Menurut Amr, sudah tiba saatnya pimpinan Palestina menempuh model perjuangan yang tersisa saat ini, tetapi cukup rasional untuk kondisi sekarang, yaitu membangun kesadaran, memperkuat psikologis, dan menanam keyakinan pada rakyat Palestina untuk terus bertahan di tanah-tanah mereka di sejumlah wilayah di Tepi Barat, apa pun risikonya.
Amr menyebut, rakyat Palestina sebenarnya telah melakukan kesalahan sejarah, ketika melakukan eksodus besar-besaran ke negara-negara tetangga pascaperang tahun 1948 dan eksodus kedua pascaperang tahun 1967.
Mantan Menlu Jordania Marwan Muasher dalam artikelnya di harian Asharq al-Awsat edisi hari Minggu 7 Juni 2020 mengatakan, Palestina kini memasuki era perjuangan final yang sangat menentukan, setelah semua model perjuangan dalam sekian dekade, baik militer maupun perundingan damai, gagal mewujudkan cita-cita rakyat Palestina,
Menurut Muasher, kartu truf terakhir dari model perjuangan Palestina saat ini adalah memainkan isu demografi serta tuntutan persamaan hak antara warga Arab dan Yahudi di wilayah negara Israel, Tepi Barat, dan Jalur Gaza.
Untuk itu, kata Muasher, rakyat Palestina harus menempuh cara damai, seperti kala menggerakkan intifada pertama (1987-1993), untuk melawan aneksasi Israel atas wilayah di Tepi Barat nanti.
Baca juga: Rencana Aneksasi Israel Mengancam Akses Warga Palestina ke Laut Mati
Ia menyerukan, rakyat Palestina terus bertahan di lembah Jordan yang akan dianeksasi Israel kelak, sampai titik darah penghabisan. Bahkan, menurut Muasher, rakyat dan pimpinan Palestina sudah mulai berpikir menempuh solusi baru yang kreatif dan inovatif, yaitu opsi satu negara yang menghimpun dua rakyat, yakni Yahudi dan Arab. Opsi itu diambil apabila opsi dua negara Israel dan Palestina tidak mungkin lagi diwujudkan setelah Israel menganeksasi wilayah di Tepi Barat.

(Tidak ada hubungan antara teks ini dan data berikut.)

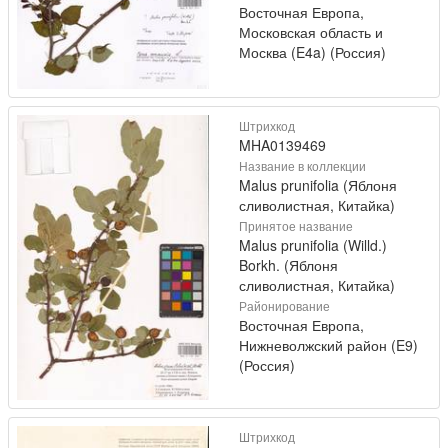
Восточная Европа,
Московская область и
Москва (E4a) (Россия)
Штрихкод
MHA0139469
Название в коллекции
Malus prunifolia (Яблоня
сливолистная, Китайка)
Принятое название
Malus prunifolia (Willd.)
Borkh. (Яблоня
сливолистная, Китайка)
Районирование
Восточная Европа,
Нижневолжский район (E9)
(Россия)
Штрихкод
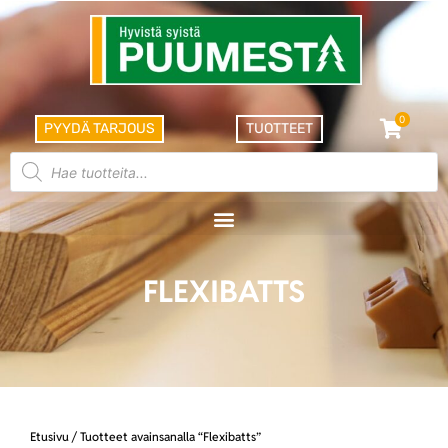
0
PYYDÄ TARJOUS
TUOTTEET
FLEXIBATTS
Etusivu
/ Tuotteet avainsanalla “Flexibatts”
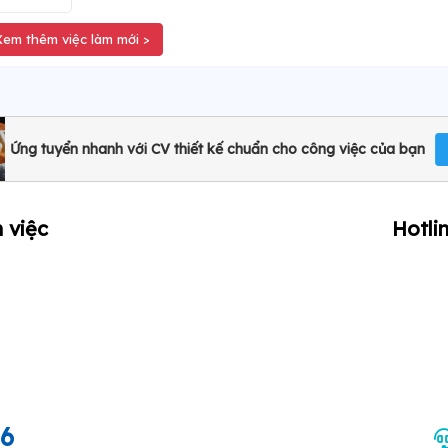
Xem thêm việc làm mới >
Ứng tuyển nhanh với CV thiết kế chuẩn cho công việc của bạn
 việc
Hotli
66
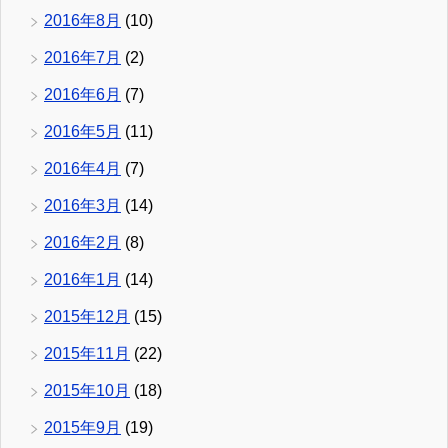
2016年8月
(10)
2016年7月
(2)
2016年6月
(7)
2016年5月
(11)
2016年4月
(7)
2016年3月
(14)
2016年2月
(8)
2016年1月
(14)
2015年12月
(15)
2015年11月
(22)
2015年10月
(18)
2015年9月
(19)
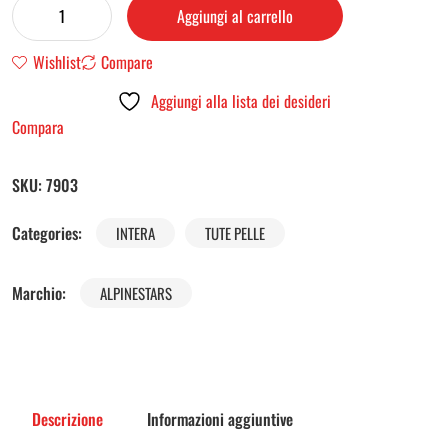
Aggiungi al carrello
Wishlist
Compare
Aggiungi alla lista dei desideri
Compara
SKU:
7903
Categories:
INTERA
TUTE PELLE
Marchio:
ALPINESTARS
Descrizione
Informazioni aggiuntive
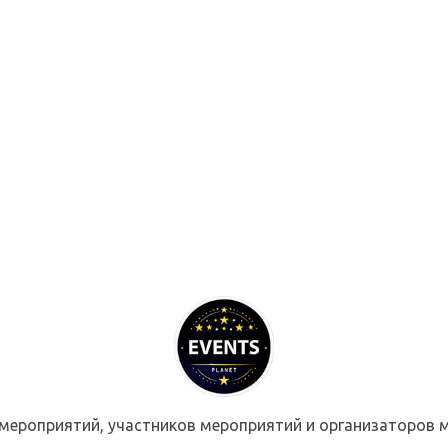
мероприятий, участников мероприятий и организаторов м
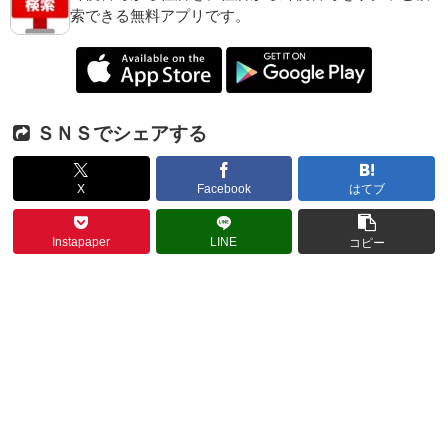
索できる無料アプリです。
ＳＮＳでシェアする
X
Facebook
はてブ
Instapaper
LINE
コピー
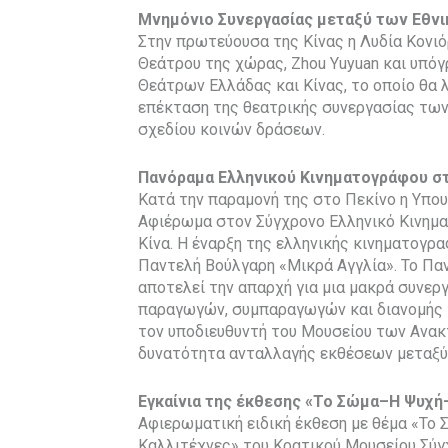
Μνημόνιο Συνεργασίας μεταξύ των Εθν
Στην πρωτεύουσα της Κίνας η Λυδία Κονιό
Θεάτρου της χώρας, Zhou Yuyuan και υπό
Θεάτρων Ελλάδας και Κίνας, το οποίο θα 
επέκταση της θεατρικής συνεργασίας τω
σχεδίου κοινών δράσεων.
Πανόραμα Ελληνικού Κινηματογράφου σ
Κατά την παραμονή της στο Πεκίνο η Υπο
Αφιέρωμα στον Σύγχρονο Ελληνικό Κινημα
Κίνα. Η έναρξη της ελληνικής κινηματογρα
Παντελή Βούλγαρη «Μικρά Αγγλία». Το Πα
αποτελεί την απαρχή για μια μακρά συνε
παραγωγών, συμπαραγωγών και διανομής τ
τον υποδιευθυντή του Μουσείου των Ανακ
δυνατότητα ανταλλαγής εκθέσεων μεταξύ
Εγκαίνια της έκθεσης «Το Σώμα–Η Ψυχή
Αφιερωματική ειδική έκθεση με θέμα «Το
Καλλιτέχνες» του Κρατικού Μουσείου Σύγ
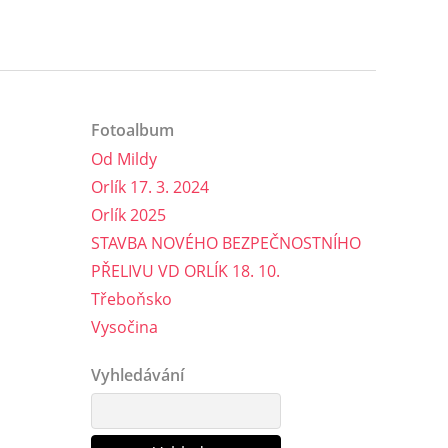
Fotoalbum
Od Mildy
Orlík 17. 3. 2024
Orlík 2025
STAVBA NOVÉHO BEZPEČNOSTNÍHO
PŘELIVU VD ORLÍK 18. 10.
Třeboňsko
Vysočina
Vyhledávání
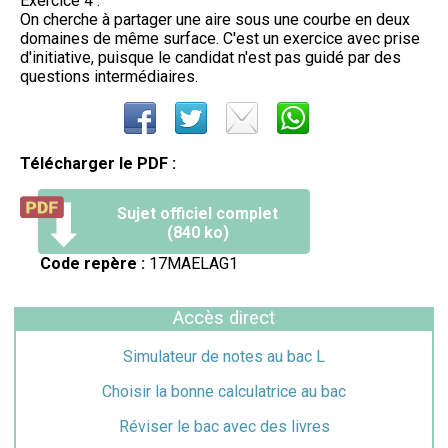
Exercice 4 :
On cherche à partager une aire sous une courbe en deux
domaines de même surface. C'est un exercice avec prise
d'initiative, puisque le candidat n'est pas guidé par des
questions intermédiaires.
Télécharger le PDF :
Sujet officiel complet
(840 ko)
Code repère :
17MAELAG1
Accès direct
Simulateur de notes au bac L
Choisir la bonne calculatrice au bac
Réviser le bac avec des livres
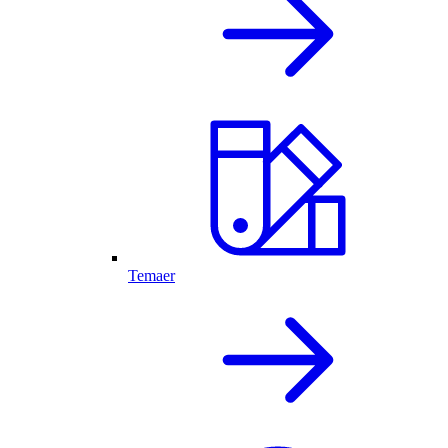
Temaer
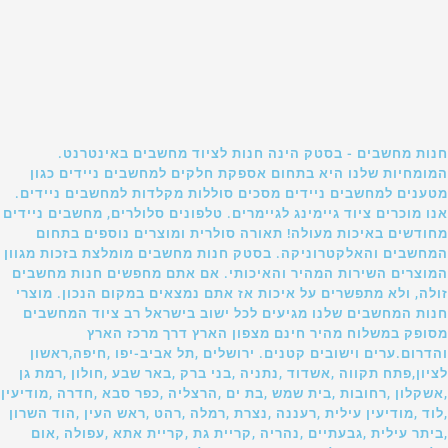
חנות מחשבים - בסטק הינה חנות לציוד מחשבים באינטרנט.
המומחיות שלנו היא בתחום אספקת חלקים למחשבים ניידים כגון
מטענים למחשבים ניידים מסכים סוללות מקלדות למחשבים ניידים.
אנו מוכרים ציוד גיימינג לגיימרים. טלפונים סלולרים, מחשבים ניידים
מחודשים באיכות מעולה! תאורה סולרית ומוצרים נוספים בתחום
המחשבים והאלקטרוניקה. בסטק חנות מחשבים מומלצת בזכות מגוון
המוצרים השירות המהיר והאיכותי. אם אתם מחפשים חנות מחשבים
זולה, ולא מתפשרים על איכות אז אתם נמצאים במקום הנכון. מוצרי
חנות המחשבים שלנו מגיעים לכל ישוב בישראל רב ציוד המחשבים
מסופק במשלוח מהיר חינם מצפון הארץ דרך מרכז הארץ
והדרום.ערים וישובים קטנים. ירושלים ,תל אביב-יפו ,חיפה,ראשון
לציון,פתח תקווה ,אשדוד ,נתניה ,בני ברק ,באר שבע ,חולון ,רמת גן
,אשקלון ,רחובות ,בית שמש ,בת ים ,הרצליה ,כפר סבא ,חדרה ,מודיעין
,לוד ,מודיעין עילית ,רעננה ,נצרת ,רמלה ,רהט ,ראש העין ,הוד השרון
,ביתר עילית ,גבעתיים ,נהריה ,קריית גת ,קריית אתא ,עפולה ,אום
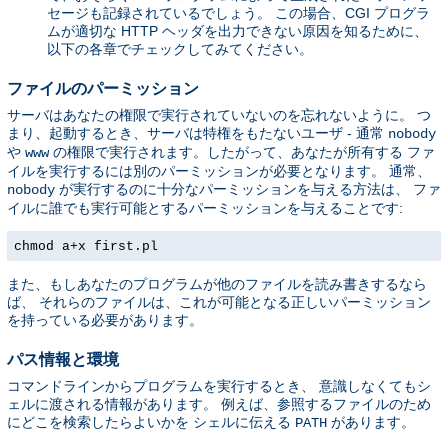
セージも記録されているでしょう。 この場合、CGI プログラ
ムが適切な HTTP ヘッダを出力できない原因を知るために、
以下の各章でチェックしてみてください。
ファイルのパーミッション
サーバはあなたの権限で実行されていないのを忘れないように。 つ
まり、起動するとき、サーバは特権をもたないユーザ - 通常
nobody
や
の権限で実行されます。したがって、あなたが所有する ファ
www
イルを実行するには別のパーミッションが必要となります。 通常、
が実行するのに十分なパーミッションを与える方法は、 ファ
nobody
イルに誰でも実行可能とするパーミッションを与えることです:
chmod a+x first.pl
また、もしあなたのプログラムが他のファイルを読み書きするなら
ば、 それらのファイルは、これが可能となる正しいパーミッション
を持っている必要があります。
パス情報と環境
コマンドラインからプログラムを実行するとき、 意識しなくてもシ
ェルに渡される情報があります。 例えば、参照するファイルのため
にどこを検索したらよいかを シェルに伝える
があります。
PATH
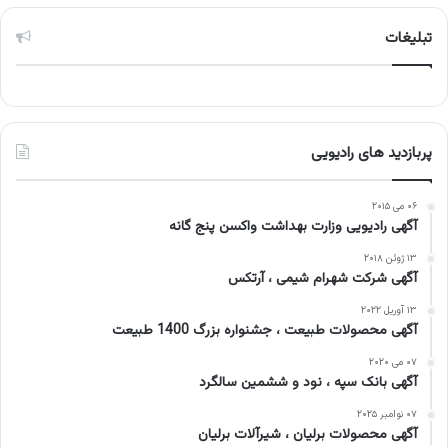
تبلیغات
پربازدید های رادیویی
۰۶ می ۲۰۱۵
آگهی رادیویی وزارت بهداشت واکسن پنج گانه
۱۳ ژوئن ۲۰۱۸
آگهی شرکت شهرام شیمی ، آرتکس
۱۳ آوریل ۲۰۲۲
آگهی محصولات طبیعت ، جشنواره بزرگ 1400 طبیعت
۰۷ می ۲۰۲۰
آگهی بانک سپه ، نود و ششمین سالگرد
۰۷ نوامبر ۲۰۲۵
آگهی محصولات برلیان ، شیرآلات برلیان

Jumlah warga Palestina di Tepi Barat, Jalur Gaza, dan di wilayah Israel sekarang mencapai 7.066.856, dengan rincian jumlah penduduk Tepi Barat 3.340.143, Jalur Gaza 1.836.713 dan di wilayah Israel 1.890.000 jiwa. Sementara penduduk Yahudi di Israel saat ini hanya 6.820.000 jiwa.
Jumlah warga Arab Palestina kini sudah unggul dari warga Yahudi. Diperkirakan, jumlah warga Arab Palestina makin banyak karena angka kelahiran warga Palestina jauh lebih tinggi dari warga Yahudi.
Baca juga: Aneksasi Tepi Barat, Kesalahan Sejarah
Di kalangan publik dan cendekiawan Israel saat ini juga menguat kesadaran bahwa pertarungan sesungguhnya adalah pertarungan demografi.
Kesadaran publik Israel tersebut kini semakin kuat tumbuh, menyusul perolehan suara Joint List pada pemilu parlemen awal Maret 2020 yang mencapai 15 kursi dari 120 kursi Knesset (parlemen).
Joint List pimpinan Ayman Odeh adalah aliansi dari empat partai Arab di Israel, yaitu partai Balad, Hadash, Ta’al, dan United Arab List. Warga Arab di Israel, menurut biro statistik pusat Israel, mencapai 1.890.000 atau 20,95 persen dari keseluruhan penduduk Israel yang mencapai 8.710.000 jiwa.
Publik Israel kini cukup gemetar melihat fenomena Joint List yang tentunya akan mengantarkan peran politik warga Arab di Israel bisa semakin kuat.
Menurut Marwan Muasher, jika Palestina cerdik dan intensif memainkan isu demografi itu, bisa jadi Israel berpikir ulang melakukan aneksasi atau kalau melakukan aneksasi hanya simbolis agar opsi solusi dua negara tidak punah.